Danny’s rose-colored glasses seemed to slip off for a moment. “It does still look a bit rough in spots,” he said, shaking a loose baluster. “Lots of spots. But this isn’t the best place for a first impression. There’s a lot of promise in this old girl. Come on . . .” He took her hand, the novelty of physical contact lost on him in his single-minded enthusiasm, though Isla noted it distinctly.
“How about that?” He hit a light switch and opened the door on a long, bright kitchen. “Look around!” So she did. A large white enameled sink with a molded in run-off drainboard was centered below a large window. The backyard was soft gray and sage green in the twilight, not large, but appealing. The cupboards were vintage, made of wood, not modern ones of particle board, with plain fronts rather than fussy molding. Perhaps they had even been homemade.
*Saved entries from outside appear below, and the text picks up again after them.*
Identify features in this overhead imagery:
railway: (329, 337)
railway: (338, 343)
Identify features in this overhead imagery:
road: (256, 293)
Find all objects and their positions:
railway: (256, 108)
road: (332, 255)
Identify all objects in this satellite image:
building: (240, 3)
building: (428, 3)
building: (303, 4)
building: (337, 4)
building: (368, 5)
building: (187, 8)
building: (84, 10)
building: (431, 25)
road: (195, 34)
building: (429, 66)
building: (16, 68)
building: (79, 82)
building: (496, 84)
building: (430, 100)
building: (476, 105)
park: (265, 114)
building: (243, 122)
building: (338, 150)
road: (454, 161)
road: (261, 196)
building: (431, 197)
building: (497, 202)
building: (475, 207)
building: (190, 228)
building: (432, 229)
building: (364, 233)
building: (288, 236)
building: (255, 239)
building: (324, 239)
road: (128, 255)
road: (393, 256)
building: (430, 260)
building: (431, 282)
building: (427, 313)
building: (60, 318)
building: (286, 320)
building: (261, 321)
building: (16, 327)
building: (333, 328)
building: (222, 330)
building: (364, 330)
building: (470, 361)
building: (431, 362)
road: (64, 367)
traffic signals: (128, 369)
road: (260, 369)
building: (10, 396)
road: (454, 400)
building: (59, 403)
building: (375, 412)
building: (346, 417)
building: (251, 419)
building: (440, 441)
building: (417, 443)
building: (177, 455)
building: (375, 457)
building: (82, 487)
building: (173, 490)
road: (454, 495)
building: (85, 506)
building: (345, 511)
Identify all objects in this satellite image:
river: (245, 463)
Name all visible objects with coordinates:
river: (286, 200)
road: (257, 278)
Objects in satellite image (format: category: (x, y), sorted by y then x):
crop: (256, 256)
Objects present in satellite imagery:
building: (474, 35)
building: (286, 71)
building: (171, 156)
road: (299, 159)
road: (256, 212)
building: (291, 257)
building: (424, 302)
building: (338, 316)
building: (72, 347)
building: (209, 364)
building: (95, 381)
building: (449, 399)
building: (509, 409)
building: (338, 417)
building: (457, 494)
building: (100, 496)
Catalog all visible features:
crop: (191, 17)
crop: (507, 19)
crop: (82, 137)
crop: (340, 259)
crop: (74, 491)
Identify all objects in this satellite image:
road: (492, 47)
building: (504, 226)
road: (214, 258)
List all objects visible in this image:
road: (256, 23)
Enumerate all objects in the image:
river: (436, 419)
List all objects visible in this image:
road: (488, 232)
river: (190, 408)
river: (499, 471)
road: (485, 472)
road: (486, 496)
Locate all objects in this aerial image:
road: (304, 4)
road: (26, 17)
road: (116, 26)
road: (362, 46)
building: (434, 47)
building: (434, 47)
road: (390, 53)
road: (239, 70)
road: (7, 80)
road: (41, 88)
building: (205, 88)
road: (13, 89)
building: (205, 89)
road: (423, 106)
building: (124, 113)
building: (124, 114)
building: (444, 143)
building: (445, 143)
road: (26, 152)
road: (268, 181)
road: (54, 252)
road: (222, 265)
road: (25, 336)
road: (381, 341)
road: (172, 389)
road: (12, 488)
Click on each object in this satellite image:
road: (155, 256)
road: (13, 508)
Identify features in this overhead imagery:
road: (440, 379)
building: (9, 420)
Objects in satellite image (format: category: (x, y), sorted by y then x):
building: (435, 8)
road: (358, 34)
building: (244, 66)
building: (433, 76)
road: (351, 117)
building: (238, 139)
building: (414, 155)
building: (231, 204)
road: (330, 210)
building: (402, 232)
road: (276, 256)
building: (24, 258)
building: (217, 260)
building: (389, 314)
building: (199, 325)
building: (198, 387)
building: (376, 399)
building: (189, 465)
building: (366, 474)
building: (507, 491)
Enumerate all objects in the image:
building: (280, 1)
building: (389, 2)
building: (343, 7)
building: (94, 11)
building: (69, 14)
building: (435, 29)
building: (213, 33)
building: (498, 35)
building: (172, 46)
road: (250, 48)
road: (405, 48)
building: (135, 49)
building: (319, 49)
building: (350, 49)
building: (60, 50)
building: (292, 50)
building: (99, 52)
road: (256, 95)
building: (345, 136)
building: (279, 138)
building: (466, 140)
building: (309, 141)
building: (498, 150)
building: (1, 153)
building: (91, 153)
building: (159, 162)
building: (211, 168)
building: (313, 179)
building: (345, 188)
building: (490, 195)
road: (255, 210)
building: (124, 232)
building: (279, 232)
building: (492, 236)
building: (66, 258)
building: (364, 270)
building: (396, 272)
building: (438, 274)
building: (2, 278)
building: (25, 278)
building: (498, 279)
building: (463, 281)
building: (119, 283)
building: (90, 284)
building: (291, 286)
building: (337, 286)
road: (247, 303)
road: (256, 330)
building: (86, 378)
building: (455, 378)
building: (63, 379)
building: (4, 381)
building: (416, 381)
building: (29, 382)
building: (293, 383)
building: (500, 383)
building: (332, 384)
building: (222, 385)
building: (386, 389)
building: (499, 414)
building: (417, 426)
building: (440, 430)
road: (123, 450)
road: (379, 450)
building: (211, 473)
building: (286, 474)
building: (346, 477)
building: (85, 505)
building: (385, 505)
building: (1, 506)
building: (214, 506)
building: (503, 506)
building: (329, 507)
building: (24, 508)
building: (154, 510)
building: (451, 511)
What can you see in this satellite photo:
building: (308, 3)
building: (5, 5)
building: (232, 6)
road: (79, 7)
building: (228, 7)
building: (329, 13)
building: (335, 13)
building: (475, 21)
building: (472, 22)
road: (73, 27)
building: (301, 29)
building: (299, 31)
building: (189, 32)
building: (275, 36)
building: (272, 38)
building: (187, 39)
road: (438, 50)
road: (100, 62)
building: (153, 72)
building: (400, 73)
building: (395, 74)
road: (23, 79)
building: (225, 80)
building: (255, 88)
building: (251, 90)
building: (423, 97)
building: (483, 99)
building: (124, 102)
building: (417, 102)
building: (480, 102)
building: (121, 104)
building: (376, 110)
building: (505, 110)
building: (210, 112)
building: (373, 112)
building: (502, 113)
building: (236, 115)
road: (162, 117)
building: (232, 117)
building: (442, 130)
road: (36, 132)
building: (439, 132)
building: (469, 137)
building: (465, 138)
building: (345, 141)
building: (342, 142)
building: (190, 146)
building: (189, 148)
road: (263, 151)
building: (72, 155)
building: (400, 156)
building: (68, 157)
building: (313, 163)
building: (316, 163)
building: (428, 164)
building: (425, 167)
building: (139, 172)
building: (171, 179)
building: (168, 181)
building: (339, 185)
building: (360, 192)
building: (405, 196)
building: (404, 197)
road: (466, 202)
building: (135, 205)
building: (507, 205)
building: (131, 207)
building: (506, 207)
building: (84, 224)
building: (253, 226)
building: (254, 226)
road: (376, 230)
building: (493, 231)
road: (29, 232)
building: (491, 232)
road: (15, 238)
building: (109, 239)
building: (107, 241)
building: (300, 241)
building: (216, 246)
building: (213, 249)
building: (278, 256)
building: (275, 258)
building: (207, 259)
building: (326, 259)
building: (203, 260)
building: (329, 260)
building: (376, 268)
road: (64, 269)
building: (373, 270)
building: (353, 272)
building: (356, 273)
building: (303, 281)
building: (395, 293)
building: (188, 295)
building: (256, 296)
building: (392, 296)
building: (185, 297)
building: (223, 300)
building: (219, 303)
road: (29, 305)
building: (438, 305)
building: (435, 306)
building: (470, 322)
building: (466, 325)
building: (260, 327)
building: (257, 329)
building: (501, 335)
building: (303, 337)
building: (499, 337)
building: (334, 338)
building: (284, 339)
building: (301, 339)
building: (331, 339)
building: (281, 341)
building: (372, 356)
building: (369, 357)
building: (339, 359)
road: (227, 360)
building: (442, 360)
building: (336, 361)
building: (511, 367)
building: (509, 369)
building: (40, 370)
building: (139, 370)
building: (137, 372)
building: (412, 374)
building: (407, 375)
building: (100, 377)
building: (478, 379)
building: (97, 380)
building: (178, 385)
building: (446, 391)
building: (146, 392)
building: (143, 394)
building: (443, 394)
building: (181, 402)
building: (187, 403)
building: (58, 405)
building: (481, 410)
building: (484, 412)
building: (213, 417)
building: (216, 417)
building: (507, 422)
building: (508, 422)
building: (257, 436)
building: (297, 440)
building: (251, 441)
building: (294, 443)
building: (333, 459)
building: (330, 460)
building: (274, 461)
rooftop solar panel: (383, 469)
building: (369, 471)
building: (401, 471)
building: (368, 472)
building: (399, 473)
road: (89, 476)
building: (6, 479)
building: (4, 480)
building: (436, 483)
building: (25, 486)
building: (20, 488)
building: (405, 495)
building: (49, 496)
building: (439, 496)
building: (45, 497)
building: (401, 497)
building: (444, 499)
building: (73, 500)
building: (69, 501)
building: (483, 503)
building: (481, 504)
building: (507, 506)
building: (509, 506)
A decorative piece above the sink was hand-painted with dainty wild strawberries. A large black wood stove stood at the far end between two doors, one of frosted glass set into a panel of glossy black wood. Isla ran her hand along its smooth surface as she passed through it.
The inside was a jewel box of a butler’s pantry, all of the same seamlessly joined dark wood. It gleamed and sparkled with mirrors behind the shelves and cut glass in the cupboards. She opened drawers that slid out noiselessly and were lined with green felt. The cupboard doors were cushioned so they could never slam.
“Oh!” she said when she opened one of them. “Did this come with the house?” The shelves held a silver tea set.
Danny laughed, delighted. “No, I found that at a yard sale. Twenty-five bucks! Not bad.”
“I mean, I don’t know when you’d use it, but it’s beautiful.”
“Yeah, well . . . I thought it was nice.” He was instantly sheepish.
“Oh yeah, it looks great in here,” she said hastily. “This room is amazing.”
“Isn’t it crazy? The rest of the house is held together with Scotch Tape and then here’s this . . . someone put their heart into this. They must have really loved it.”
“Or loved someone who loved it.”
After a last look, Isla followed Danny back around the stove. “I mean, compare, not five feet away,” he gestured to the other door. Isla could feel cold seeping through it from where she stood. The bottom of it was splintered and held together with a strip of packing tape and staples. He opened the door to an uninsulated woodshed, then closed it quickly, but not before she had seen a dead rat in a trap. “That reminds me.” He opened the nearest cupboard and took out a can of tuna, which he opened with a tiny key opener on his keychain and put in a grimy bowl on the back step. She looked at him questioningly. “Trying to attract a cat.”
“Ah.”
He turned back to the kitchen. “I’m going to get a big wooden farmhouse table to put in here,” he indicated with a sweep of his hand.
“Nice.” She smiled.
“Yeah. Well . . . I have big dreams.”
She nodded. “Maybe I could come . . . come put on a coat of paint or something. Or do some demolition.” Her eyes lit up and he laughed.
“Ah, now the true Isla comes out.”
She shrugged. “Where’s the sledgehammer?”